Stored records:
※ ※ ※

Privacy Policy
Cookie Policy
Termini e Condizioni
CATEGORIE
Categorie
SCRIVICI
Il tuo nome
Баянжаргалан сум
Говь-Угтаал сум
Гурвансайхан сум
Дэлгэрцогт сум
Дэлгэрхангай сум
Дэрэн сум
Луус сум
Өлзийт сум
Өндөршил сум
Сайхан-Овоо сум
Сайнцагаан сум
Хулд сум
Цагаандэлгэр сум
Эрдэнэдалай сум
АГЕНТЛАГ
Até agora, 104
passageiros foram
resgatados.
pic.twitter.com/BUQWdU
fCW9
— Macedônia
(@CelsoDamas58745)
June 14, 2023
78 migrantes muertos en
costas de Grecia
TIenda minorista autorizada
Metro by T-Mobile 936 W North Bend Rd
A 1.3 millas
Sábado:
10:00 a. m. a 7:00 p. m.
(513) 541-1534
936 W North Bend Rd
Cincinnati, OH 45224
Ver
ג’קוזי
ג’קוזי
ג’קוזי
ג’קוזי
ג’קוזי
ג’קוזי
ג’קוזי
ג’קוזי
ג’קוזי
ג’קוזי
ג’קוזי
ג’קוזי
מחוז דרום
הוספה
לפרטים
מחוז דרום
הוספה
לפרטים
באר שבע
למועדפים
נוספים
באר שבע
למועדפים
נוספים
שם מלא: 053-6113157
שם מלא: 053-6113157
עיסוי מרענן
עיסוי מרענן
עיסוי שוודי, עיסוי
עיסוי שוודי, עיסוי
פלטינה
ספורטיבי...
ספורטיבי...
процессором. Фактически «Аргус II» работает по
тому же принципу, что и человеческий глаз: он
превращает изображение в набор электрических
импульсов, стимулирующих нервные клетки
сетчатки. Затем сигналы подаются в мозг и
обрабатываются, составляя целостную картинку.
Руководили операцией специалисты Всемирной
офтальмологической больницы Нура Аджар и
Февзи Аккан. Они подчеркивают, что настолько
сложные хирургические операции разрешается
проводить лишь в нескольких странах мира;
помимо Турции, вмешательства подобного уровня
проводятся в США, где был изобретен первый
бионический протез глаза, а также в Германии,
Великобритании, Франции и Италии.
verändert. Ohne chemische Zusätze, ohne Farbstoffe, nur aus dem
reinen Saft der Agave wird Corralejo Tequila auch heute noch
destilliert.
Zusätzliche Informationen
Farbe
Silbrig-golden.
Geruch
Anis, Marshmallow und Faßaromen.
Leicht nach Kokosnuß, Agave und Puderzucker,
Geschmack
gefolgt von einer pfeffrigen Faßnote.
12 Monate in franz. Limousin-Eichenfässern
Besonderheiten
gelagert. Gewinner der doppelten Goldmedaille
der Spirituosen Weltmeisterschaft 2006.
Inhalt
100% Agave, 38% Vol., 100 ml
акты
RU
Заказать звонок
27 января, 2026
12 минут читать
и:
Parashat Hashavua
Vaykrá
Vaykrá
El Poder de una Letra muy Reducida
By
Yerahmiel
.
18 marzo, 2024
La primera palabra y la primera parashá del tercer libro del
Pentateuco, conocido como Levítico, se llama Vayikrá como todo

※ ※ ※

» **What the task asks**
Can you copy the data word for word, from its first line through the line containing "тому же принципу, что", including both?

» **Answer section**
Privacy Policy
Cookie Policy
Termini e Condizioni
CATEGORIE
Categorie
SCRIVICI
Il tuo nome
Баянжаргалан сум
Говь-Угтаал сум
Гурвансайхан сум
Дэлгэрцогт сум
Дэлгэрхангай сум
Дэрэн сум
Луус сум
Өлзийт сум
Өндөршил сум
Сайхан-Овоо сум
Сайнцагаан сум
Хулд сум
Цагаандэлгэр сум
Эрдэнэдалай сум
АГЕНТЛАГ
Até agora, 104
passageiros foram
resgatados.
pic.twitter.com/BUQWdU
fCW9
— Macedônia
(@CelsoDamas58745)
June 14, 2023
78 migrantes muertos en
costas de Grecia
TIenda minorista autorizada
Metro by T-Mobile 936 W North Bend Rd
A 1.3 millas
Sábado:
10:00 a. m. a 7:00 p. m.
(513) 541-1534
936 W North Bend Rd
Cincinnati, OH 45224
Ver
ג’קוזי
ג’קוזי
ג’קוזי
ג’קוזי
ג’קוזי
ג’קוזי
ג’קוזי
ג’קוזי
ג’קוזי
ג’קוזי
ג’קוזי
ג’קוזי
מחוז דרום
הוספה
לפרטים
מחוז דרום
הוספה
לפרטים
באר שבע
למועדפים
נוספים
באר שבע
למועדפים
נוספים
שם מלא: 053-6113157
שם מלא: 053-6113157
עיסוי מרענן
עיסוי מרענן
עיסוי שוודי, עיסוי
עיסוי שוודי, עיסוי
פלטינה
ספורטיבי...
ספורטיבי...
процессором. Фактически «Аргус II» работает по
тому же принципу, что и человеческий глаз: он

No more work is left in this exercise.